Ale nie tylko „Wiedźminem” nasz rynek stoi. Firma Techland może pochwalić się dwiema dobrymi i popularnymi grami z nieumarłymi w rolach głównych – „Dead Island” pozytywnie zaskoczyło (mimo pewnej niedoskonałości technicznej), a „Dying Light” umocniło pozycję twórców. Wywodząca się z tego samego studia seria „Call of Juarez” również często jest wymieniana jednym tchem obok tych największych tytułów.

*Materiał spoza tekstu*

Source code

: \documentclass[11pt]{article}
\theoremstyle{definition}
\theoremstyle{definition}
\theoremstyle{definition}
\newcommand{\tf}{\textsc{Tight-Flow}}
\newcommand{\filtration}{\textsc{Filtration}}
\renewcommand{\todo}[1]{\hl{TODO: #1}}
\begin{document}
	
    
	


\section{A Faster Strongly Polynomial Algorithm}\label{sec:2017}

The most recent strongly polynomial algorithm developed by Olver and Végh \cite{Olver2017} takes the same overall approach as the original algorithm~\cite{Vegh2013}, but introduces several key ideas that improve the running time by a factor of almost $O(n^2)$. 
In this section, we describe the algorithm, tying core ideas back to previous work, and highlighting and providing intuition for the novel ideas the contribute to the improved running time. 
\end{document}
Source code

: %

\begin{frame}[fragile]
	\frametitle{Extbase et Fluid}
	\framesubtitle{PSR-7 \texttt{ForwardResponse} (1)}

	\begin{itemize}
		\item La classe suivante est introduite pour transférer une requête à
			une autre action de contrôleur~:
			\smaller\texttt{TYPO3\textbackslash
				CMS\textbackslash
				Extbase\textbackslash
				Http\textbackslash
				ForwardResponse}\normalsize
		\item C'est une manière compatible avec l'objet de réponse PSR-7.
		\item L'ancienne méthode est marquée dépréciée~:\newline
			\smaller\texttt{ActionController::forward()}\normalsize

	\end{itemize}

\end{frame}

Prawdziwy wysyp polskich gier, z których większość można spokojne uznać za udane, nastąpił w ostatnich trzech latach. Pojawiły się horrory („Darkwood”, „Layers of Fear”, „Observer”), małe, interesujące gry wywodzące się z przeróżnych gatunków („Beat Cop”, „Serial Cleaner”, „Ruiner”), a także projekty bardzo ambitne, zahaczające o tematykę społeczną i moralną. Właśnie taką grą było uznane i popularne „This War of Mine” autorstwa 11 bit Studios, które teraz pragnie pokazać, że przez ostatnie lata nauczyło się dużo i jest w stanie zrobić coś jeszcze lepszego. Tym czymś jest „Frostpunk”, najnowsza potencjalna gwiazda na firmamencie polskich gier. Czy dacie jej szansę?